> **PASSAGE FOR REVIEW**:

Not all nightlight datasets are the same: Introducing NASA's Black Marble dataset
Part 1: Why you should be using NASA's Black Marble dataset
Not all nightlights datasets are the same. This means some are better than others (depending on what your use-case is).
In this post, I’ll be providing an overview of why you should be using NASA’s Black Marble dataset (rather than the more commonly used alternatives).
You’re probably familiar with the use of nightlights as a proxy for economic activity. The logic is simple—higher levels of luminosity are associated with higher levels of economic activity.
And you’ve probably seen the infamous nighttime image of North Korea and South Korea, which is used to show the types of insights luminosity data can provide.
But one thing to note is that there are actually three different sources of publicly available luminosity data:
Low resolution luminosity data (called DMSP-OLS), which has 1km x 1km resolution and is available from 1992-2013.
High resolution luminosity data (called VIIRS), provided by the Colorado School of Mines, which has 500m x 500m resolution and is available from 2012 onwards.
And another source of high resolution luminosity data (VIIRS), provided by NASA. This is called Black Marble.
For the sake of this newsletter, I’ll be focussing on the the high resolution imagery from the Colorado School of Mines and Black Marble.

> **PROVIDED MATERIAL**:
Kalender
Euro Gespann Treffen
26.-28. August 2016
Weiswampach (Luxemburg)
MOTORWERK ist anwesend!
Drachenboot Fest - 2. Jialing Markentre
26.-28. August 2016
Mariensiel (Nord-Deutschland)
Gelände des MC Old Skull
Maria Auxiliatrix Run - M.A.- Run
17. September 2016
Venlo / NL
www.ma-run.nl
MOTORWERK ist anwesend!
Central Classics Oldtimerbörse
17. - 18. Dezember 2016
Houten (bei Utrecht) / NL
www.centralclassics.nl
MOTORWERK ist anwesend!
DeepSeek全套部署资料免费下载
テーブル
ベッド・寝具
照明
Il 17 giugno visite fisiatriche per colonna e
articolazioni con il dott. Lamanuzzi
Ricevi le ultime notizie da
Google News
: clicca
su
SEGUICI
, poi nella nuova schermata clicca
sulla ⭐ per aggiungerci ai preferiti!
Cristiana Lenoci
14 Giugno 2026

* * *

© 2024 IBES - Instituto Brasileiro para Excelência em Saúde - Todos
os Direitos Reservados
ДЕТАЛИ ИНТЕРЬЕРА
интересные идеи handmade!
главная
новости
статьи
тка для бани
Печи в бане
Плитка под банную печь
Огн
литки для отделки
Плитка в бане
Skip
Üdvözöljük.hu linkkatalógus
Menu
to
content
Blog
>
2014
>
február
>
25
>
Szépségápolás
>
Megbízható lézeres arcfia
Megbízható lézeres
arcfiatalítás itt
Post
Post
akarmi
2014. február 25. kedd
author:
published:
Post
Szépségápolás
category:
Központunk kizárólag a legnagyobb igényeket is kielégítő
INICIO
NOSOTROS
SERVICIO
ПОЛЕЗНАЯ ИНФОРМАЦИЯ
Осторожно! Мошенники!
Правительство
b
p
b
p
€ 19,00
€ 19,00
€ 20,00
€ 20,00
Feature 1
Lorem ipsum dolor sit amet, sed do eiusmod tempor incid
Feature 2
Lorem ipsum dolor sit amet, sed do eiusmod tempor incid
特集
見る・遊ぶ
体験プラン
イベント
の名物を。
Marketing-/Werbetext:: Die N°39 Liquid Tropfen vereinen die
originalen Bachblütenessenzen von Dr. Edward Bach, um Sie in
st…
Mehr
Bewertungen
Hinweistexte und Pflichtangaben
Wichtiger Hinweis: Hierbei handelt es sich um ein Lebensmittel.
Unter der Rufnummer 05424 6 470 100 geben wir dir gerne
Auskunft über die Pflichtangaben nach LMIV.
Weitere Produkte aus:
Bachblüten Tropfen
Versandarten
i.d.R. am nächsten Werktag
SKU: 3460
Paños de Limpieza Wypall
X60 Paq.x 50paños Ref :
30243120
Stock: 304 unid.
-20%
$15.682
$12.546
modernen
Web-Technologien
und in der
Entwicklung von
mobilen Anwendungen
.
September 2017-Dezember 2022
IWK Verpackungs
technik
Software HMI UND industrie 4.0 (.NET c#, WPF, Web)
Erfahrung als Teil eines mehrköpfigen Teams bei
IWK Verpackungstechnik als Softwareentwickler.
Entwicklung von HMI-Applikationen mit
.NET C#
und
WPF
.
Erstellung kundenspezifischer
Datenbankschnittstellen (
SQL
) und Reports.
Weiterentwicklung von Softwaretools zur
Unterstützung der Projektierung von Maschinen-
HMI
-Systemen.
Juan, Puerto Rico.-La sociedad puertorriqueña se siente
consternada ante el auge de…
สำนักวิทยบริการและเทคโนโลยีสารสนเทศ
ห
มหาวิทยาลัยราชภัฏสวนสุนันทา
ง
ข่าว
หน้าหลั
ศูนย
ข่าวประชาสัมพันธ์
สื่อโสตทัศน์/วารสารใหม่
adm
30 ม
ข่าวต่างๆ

==

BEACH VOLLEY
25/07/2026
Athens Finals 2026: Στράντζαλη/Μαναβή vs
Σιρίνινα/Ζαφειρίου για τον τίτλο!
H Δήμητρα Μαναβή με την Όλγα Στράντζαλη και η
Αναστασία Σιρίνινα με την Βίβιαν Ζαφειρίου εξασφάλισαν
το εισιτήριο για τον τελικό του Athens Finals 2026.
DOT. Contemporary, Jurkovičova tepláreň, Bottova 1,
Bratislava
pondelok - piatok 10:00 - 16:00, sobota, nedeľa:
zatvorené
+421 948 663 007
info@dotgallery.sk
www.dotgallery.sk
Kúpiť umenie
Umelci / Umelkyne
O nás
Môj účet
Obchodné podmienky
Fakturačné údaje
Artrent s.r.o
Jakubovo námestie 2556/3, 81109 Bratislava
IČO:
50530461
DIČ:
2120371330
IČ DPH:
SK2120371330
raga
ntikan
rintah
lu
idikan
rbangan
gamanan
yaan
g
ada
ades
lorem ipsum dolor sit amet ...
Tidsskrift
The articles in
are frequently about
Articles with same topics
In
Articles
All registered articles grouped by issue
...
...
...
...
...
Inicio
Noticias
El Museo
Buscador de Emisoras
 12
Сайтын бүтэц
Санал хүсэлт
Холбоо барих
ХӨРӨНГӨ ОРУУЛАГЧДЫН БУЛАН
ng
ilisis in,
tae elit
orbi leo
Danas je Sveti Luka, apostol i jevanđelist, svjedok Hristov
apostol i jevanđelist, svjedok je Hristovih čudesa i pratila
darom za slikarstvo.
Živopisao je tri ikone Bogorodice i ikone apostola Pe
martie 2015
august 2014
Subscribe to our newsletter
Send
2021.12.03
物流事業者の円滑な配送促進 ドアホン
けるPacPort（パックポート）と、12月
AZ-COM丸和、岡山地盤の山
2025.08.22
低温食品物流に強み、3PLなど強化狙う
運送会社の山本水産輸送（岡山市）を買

> **WHAT YOU ARE ASKED TO DO**: From the post on NASA's Black Marble nightlights dataset, copy the stretch from "Not all nightlight datasets" through "your use-case is)." word for word.

> **EXERCISE OUTPUT**:
Not all nightlight datasets are the same: Introducing NASA's Black Marble dataset
Part 1: Why you should be using NASA's Black Marble dataset
Not all nightlights datasets are the same. This means some are better than others (depending on what your use-case is).